Sorry I haven't posted in a while. Things have been hectic and numb. I have spent the last two days with Katt and trips to the hospital. It's been a blessing to have her here. She just left to head back to Lewiston, ID. It's a long trip for her.
We spent the last two days with Patrick till he kicked us out. He is walking and I believe - in depression. I don't know what the doctors told him, but he is very emotional. I think it has to do with dialysis but not sure. He always said he would not do dialysis. We will have to see. I want to know though.
So, as much as I would love to post how wonderfully I have been working on something, I can't. I haven't had the "mood" or "energy" to do anything but play games. I listened to my book last night and I finished it.
Life is hard. But each day, we move on. I am thankful right now that we had a good Anniversary after 42 years. Thanksgiving really wasn't all that important since it was the two of us. I pray I have more time with him, but time will tell. So, when one asks me how I am doing, I answer either "fine" or "in limbo." In limbo is more my answer. I try not to show too much emotion and carry on. I am stressed and know it. I am losing my hair and know it. I keep cleaning, washing clothes, and picking up. Where am I going from here? I don't know, but there is a path I am supposed to take, and it will come.
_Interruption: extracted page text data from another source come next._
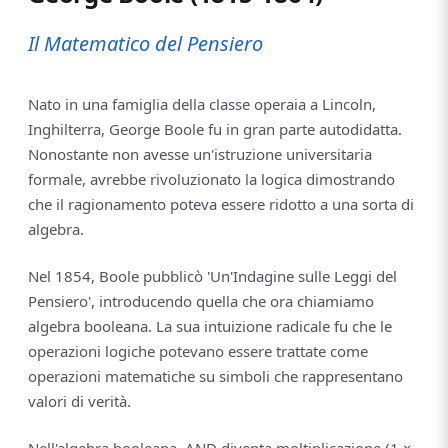
Il Matematico del Pensiero
Nato in una famiglia della classe operaia a Lincoln,
Inghilterra, George Boole fu in gran parte autodidatta.
Nonostante non avesse un'istruzione universitaria
formale, avrebbe rivoluzionato la logica dimostrando
che il ragionamento poteva essere ridotto a una sorta di
algebra.
Nel 1854, Boole pubblicò 'Un'Indagine sulle Leggi del
Pensiero', introducendo quella che ora chiamiamo
algebra booleana. La sua intuizione radicale fu che le
operazioni logiche potevano essere trattate come
operazioni matematiche su simboli che rappresentano
valori di verità.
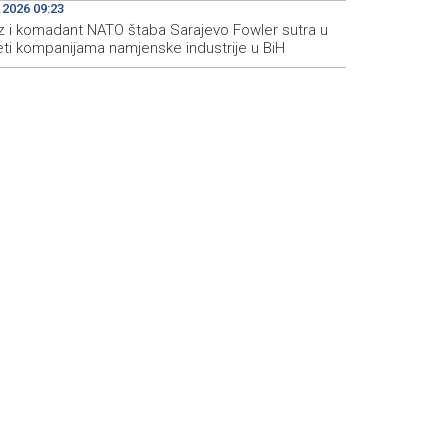
.2026 09:23
z i komadant NATO štaba Sarajevo Fowler sutra u
eti kompanijama namjenske industrije u BiH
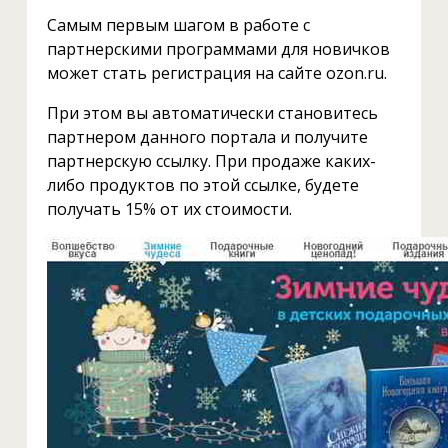
Самым первым шагом в работе с
партнерскими программами для новичков
может стать регистрация на сайте ozon.ru.
При этом вы автоматически становитесь
партнером данного портала и получите
партнерскую ссылку. При продаже каких-
либо продуктов по этой ссылке, будете
получать 15% от их стоимости.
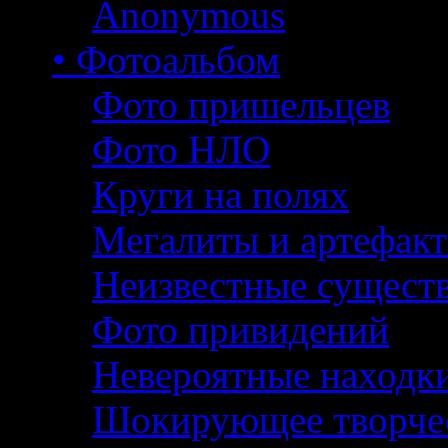
Anonymous
• Фотоальбом
Фото пришельцев
Фото НЛО
Круги на полях
Мегалиты и артефак
Неизвестные сущест
Фото привидений
Невероятные находк
Шокирующее творче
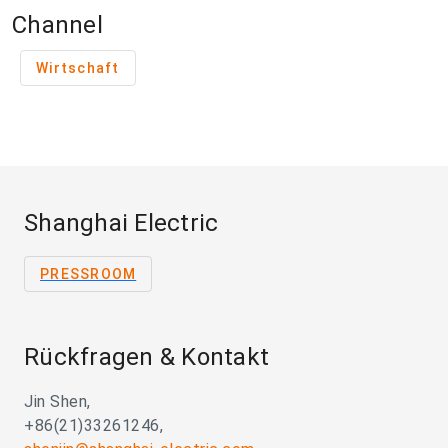
Channel
Wirtschaft
Shanghai Electric
PRESSROOM
Rückfragen & Kontakt
Jin Shen,
+86(21)33261246,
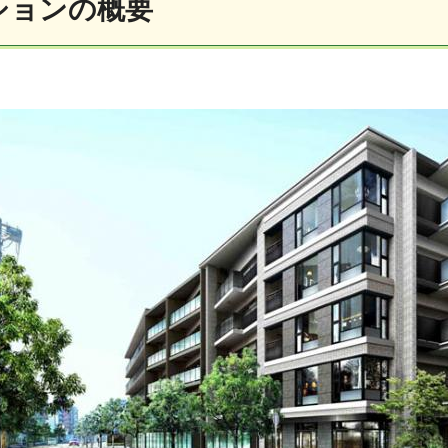
ンションの概要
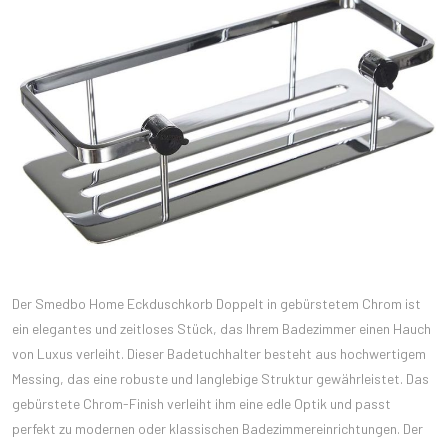
Der Smedbo Home Eckduschkorb Doppelt in gebürstetem Chrom ist
ein elegantes und zeitloses Stück, das Ihrem Badezimmer einen Hauch
von Luxus verleiht. Dieser Badetuchhalter besteht aus hochwertigem
Messing, das eine robuste und langlebige Struktur gewährleistet. Das
gebürstete Chrom-Finish verleiht ihm eine edle Optik und passt
perfekt zu modernen oder klassischen Badezimmereinrichtungen. Der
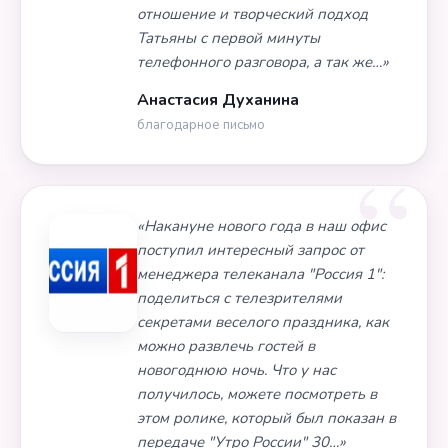
отношение и творческий подход
Татьяны с первой минуты
телефонного разговора, а так же…»
Анастасия Духанина
благодарное письмо
«Накануне нового года в наш офис
поступил интересный запрос от
менеджера телеканала "Россия 1":
поделиться с телезрителями
секретами веселого праздника, как
можно развлечь гостей в
новогоднюю ночь. Что у нас
получилось, можете посмотреть в
этом ролике, который был показан в
передаче "Утро России" 30…»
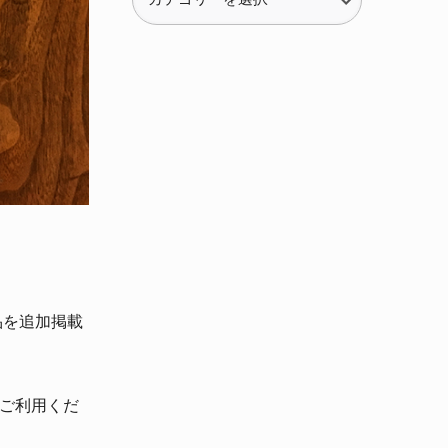
テ
ゴ
リ
ー
品を追加掲載
ひご利用くだ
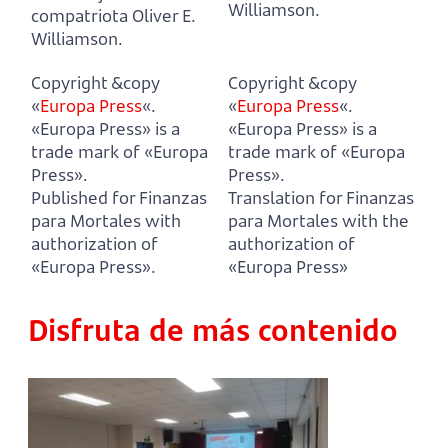
Williamson.
compatriota Oliver E.
Williamson.
Copyright &copy
Copyright &copy
«
Europa Press
«.
«
Europa Press
«.
«Europa Press» is a
«Europa Press» is a
trade mark of «Europa
trade mark of «Europa
Press».
Press».
Published for Finanzas
Translation for Finanzas
para Mortales with
para Mortales with the
authorization of
authorization of
«Europa Press».
«Europa Press»
Disfruta de más contenido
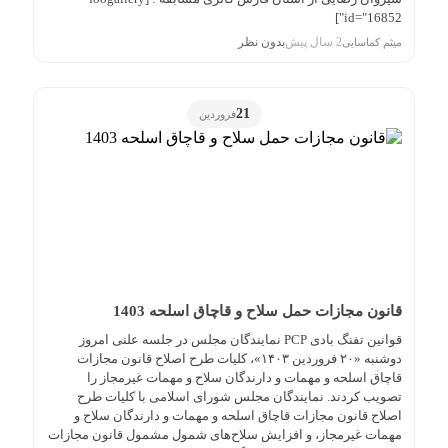
id="16852"]
2 سال پیش
بدون نظر
میثم کماسایی
21
فروردین
قانون مجازات حمل سلاح و قاچاق اسلحه 1403
قوانین تفنگ بادی PCP نمایندگان مجلس در جلسه علنی امروز
دوشنبه «۲۰ فروردین ۱۴۰۳»، کلیات طرح اصلاح قانون مجازات
قاچاق اسلحه و مهمات و دارندگان سلاح و مهمات غیرمجاز را
تصویب کردند. نمایندگان مجلس شورای اسلامی با کلیات طرح
اصلاح قانون مجازات قاچاق اسلحه و مهمات و دارندگان سلاح و
مهمات غیرمجاز، و افزایش سلاح‌های شمول مشمول قانون مجازات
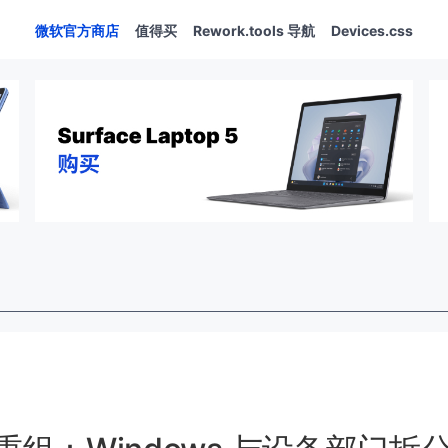
微软官方商店
值得买
Rework.tools 导航
Devices.css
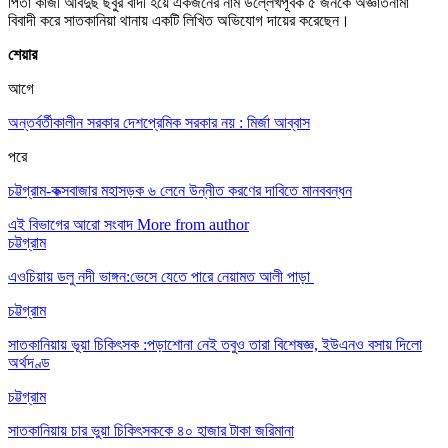
পিতা কাজী আবদুছ ছবুর বাদী হয়ে একজনের নাম উল্লেখপূর্বক ৫ জনকে অজ্ঞাতনামা
বিবাদী করে সাতকানিয়া থানায় একটি লিখিত অভিযোগ দায়ের করেছেন।
শেয়ার
আগে
অন্তর্বর্তীকালীন সরকার দেশপ্রেমিক সরকার নয় : মির্জা আব্বাস
পরে
চট্টগ্রাম-কক্সবাজার মহাসড়ক ৬ লেনে উন্নীত করণের দাবিতে মানববন্ধন
এই বিভাগের আরো সংবাদ
More from author
চট্টগ্রাম
এওচিয়ায় ডলু নদী ভাঙ্গন:ভেসে যেতে পারে নেয়ামত আলী পাড়া
চট্টগ্রাম
সাতকানিয়ায় ভূয়া চিকিৎসক :পড়াশোনা নেই তবুও তারা বিশেষজ্ঞ, ইউএনও বসায় দিলো
অর্থদণ্ড
চট্টগ্রাম
সাতকানিয়ায় চার ভুয়া চিকিৎসককে ৪০ হাজার টাকা জরিমানা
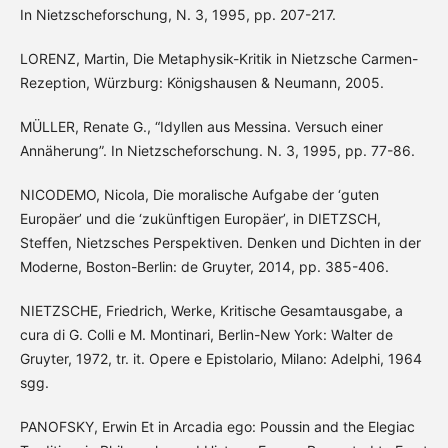
In Nietzscheforschung, N. 3, 1995, pp. 207-217.
LORENZ, Martin, Die Metaphysik-Kritik in Nietzsche Carmen-
Rezeption, Würzburg: Königshausen & Neumann, 2005.
MÜLLER, Renate G., “Idyllen aus Messina. Versuch einer
Annäherung”. In Nietzscheforschung. N. 3, 1995, pp. 77-86.
NICODEMO, Nicola, Die moralische Aufgabe der ‘guten
Europäer’ und die ‘zukünftigen Europäer’, in DIETZSCH,
Steffen, Nietzsches Perspektiven. Denken und Dichten in der
Moderne, Boston-Berlin: de Gruyter, 2014, pp. 385-406.
NIETZSCHE, Friedrich, Werke, Kritische Gesamtausgabe, a
cura di G. Colli e M. Montinari, Berlin-New York: Walter de
Gruyter, 1972, tr. it. Opere e Epistolario, Milano: Adelphi, 1964
sgg.
PANOFSKY, Erwin Et in Arcadia ego: Poussin and the Elegiac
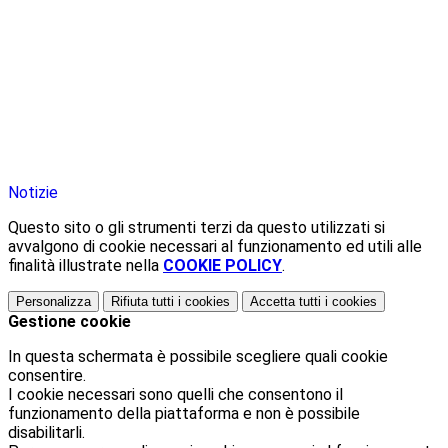
Notizie
Questo sito o gli strumenti terzi da questo utilizzati si
avvalgono di cookie necessari al funzionamento ed utili alle
finalità illustrate nella
COOKIE POLICY
.
Personalizza
Rifiuta tutti
i cookies
Accetta tutti
i cookies
Gestione cookie
In questa schermata è possibile scegliere quali cookie
consentire.
I cookie necessari sono quelli che consentono il
funzionamento della piattaforma e non è possibile
disabilitarli.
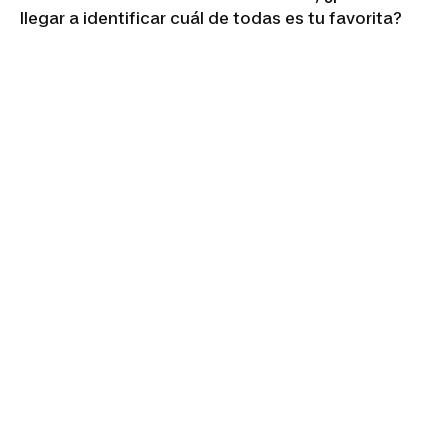
llegar a identificar cuál de todas es tu favorita?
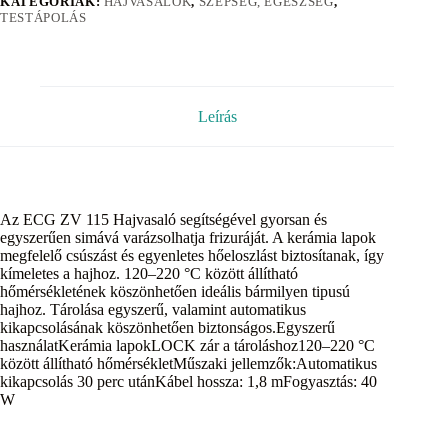
KATEGÓRIÁK:
HAJVASALÓK
,
SZÉPSÉG, EGÉSZSÉG
,
TESTÁPOLÁS
Leírás
Az ECG ZV 115 Hajvasaló segítségével gyorsan és
egyszerűen simává varázsolhatja frizuráját. A kerámia lapok
megfelelő csúszást és egyenletes hőeloszlást biztosítanak, így
kímeletes a hajhoz. 120–220 °C között állítható
hőmérsékletének köszönhetően ideális bármilyen tipusú
hajhoz. Tárolása egyszerű, valamint automatikus
kikapcsolásának köszönhetően biztonságos.Egyszerű
használatKerámia lapokLOCK zár a tároláshoz120–220 °C
között állítható hőmérsékletMűszaki jellemzők:Automatikus
kikapcsolás 30 perc utánKábel hossza: 1,8 mFogyasztás: 40
W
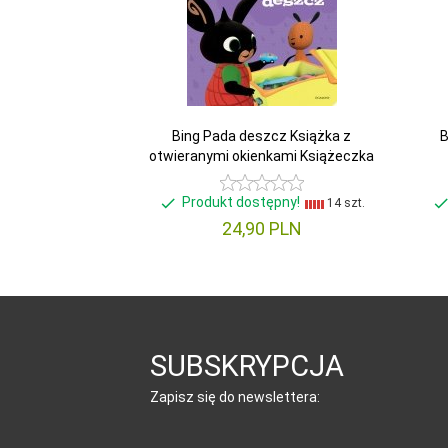
Bing Pada deszcz Książka z
B
otwieranymi okienkami Książeczka
Produkt dostępny!
14 szt.
24,
90
PLN
SUBSKRYPCJA
Zapisz się do newslettera:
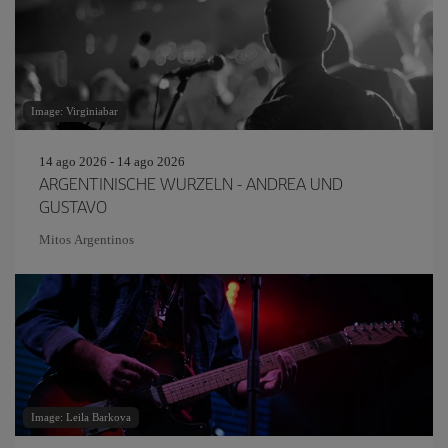
Image: Virginiabar
14 ago 2026 - 14 ago 2026
ARGENTINISCHE WURZELN - ANDREA UND
GUSTAVO
Mitos Argentinos
Image: Leila Barkova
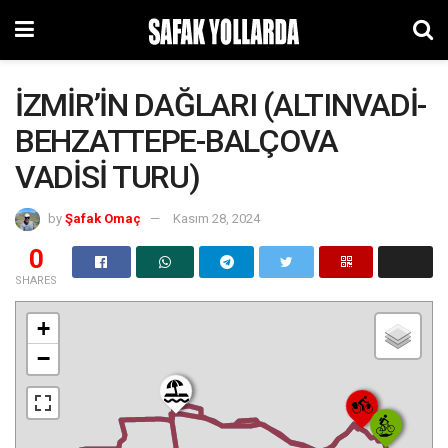
İZMİR’İN DAĞLARI (ALTINVADİ-
BEHZATTEPE-BALÇOVA
VADİSİ TURU)
by
Şafak Omaç
Kasım 28, 2024
0
SHARES
+
−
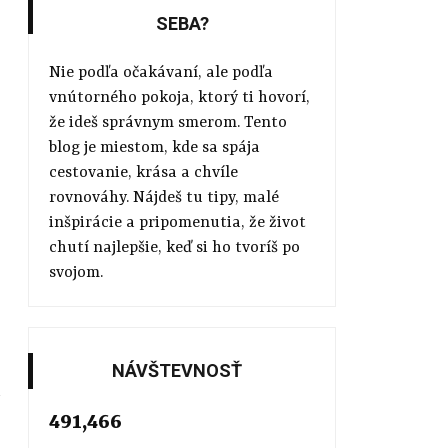
SEBA?
Nie podľa očakávaní, ale podľa
vnútorného pokoja, ktorý ti hovorí,
že ideš správnym smerom. Tento
blog je miestom, kde sa spája
cestovanie, krása a chvíle
rovnováhy. Nájdeš tu tipy, malé
inšpirácie a pripomenutia, že život
chutí najlepšie, keď si ho tvoríš po
svojom.
NÁVŠTEVNOSŤ
491,466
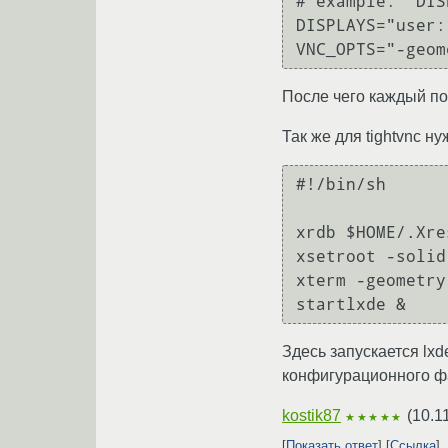
# example: "DIS
DISPLAYS="user:1
После чего каждый по
Так же для tightvnc ну
#!/bin/sh

xrdb $HOME/.Xre
xsetroot -solid
xterm -geometry
Здесь запускается lx
конфигурационного фай
kostik87
(
10.1
★★★★★
Показать ответ
Ссылка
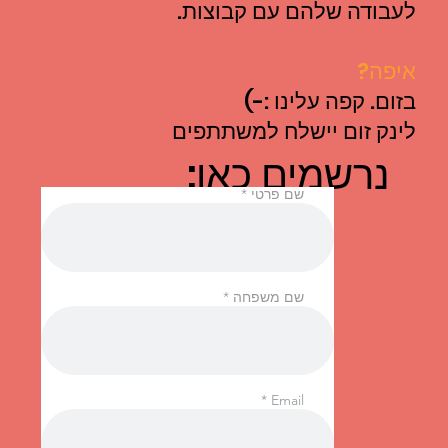
לעבודה שלהם עם קבוצות.
איפה?
בזום. קפה עלינו :-)
לינק זום יישלח למשתתפים
נרשמים כאן:
שם פרטי
שם משפחה
Email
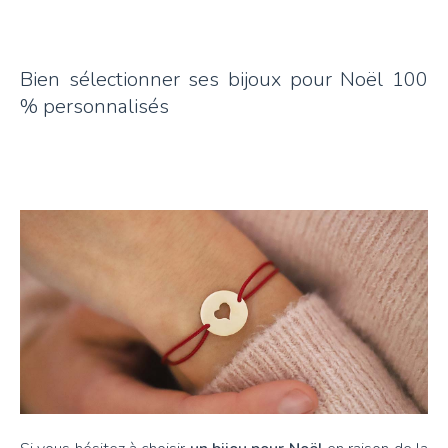
Bien sélectionner ses bijoux pour Noël 100
% personnalisés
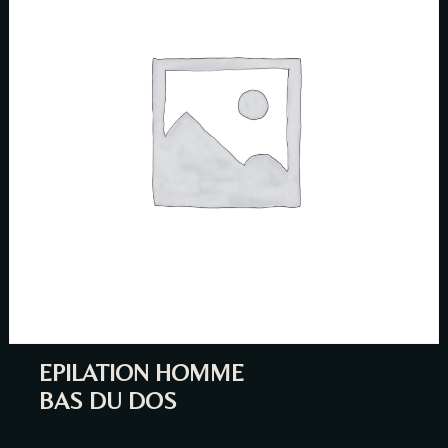
EPILATION HOMME
BAS DU DOS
When it does, I hope I am ready for it. I found an envelope with my name on it with the wills. I dread having to read it. Things are easy till it is not. What to do? I don't know. I just know I will get through this, just like everything else. I remember as a teenager, I thought about suicide and found I was talking myself out of it. I got through it. I think of everything before I act. I will do that again. Life has a way of throwing you a wrench and then hitting the wheels that were working fine. This is another clock wheel that is breaking and will need to be fixed. I can get through this, and I will.
So, my day today is to head back up to Olympia and see if he will be coming home. If not, I will be going back up tomorrow to see if he will be coming home. It's a wait and see game. I worry about him, and I know looking at the end of one's life is not easy, but he's lucky enough to know when others are killed and never knew.
So, when I say I'm in limbo, I am. I don't know what's coming, I don't know where I am going. The highs and lows keep coming and I stay even on the map. I will have my low, but time will tell when that is. Limbo is a good place to be. I don't get excited about either high or low. I try not to stress out when the low is too low. Like last Thursday. I shook for having to call 911, but I had to. I have a very good support team. My brother called. I tell Katt what's going on and she does all the contacting everyone. It's rough, but it helps when she can do that for me. Again, that is life. I will get through this and be a better person for it.
Yet, I need to find my happy place - which is being Happy Quilting/Happy Stitching!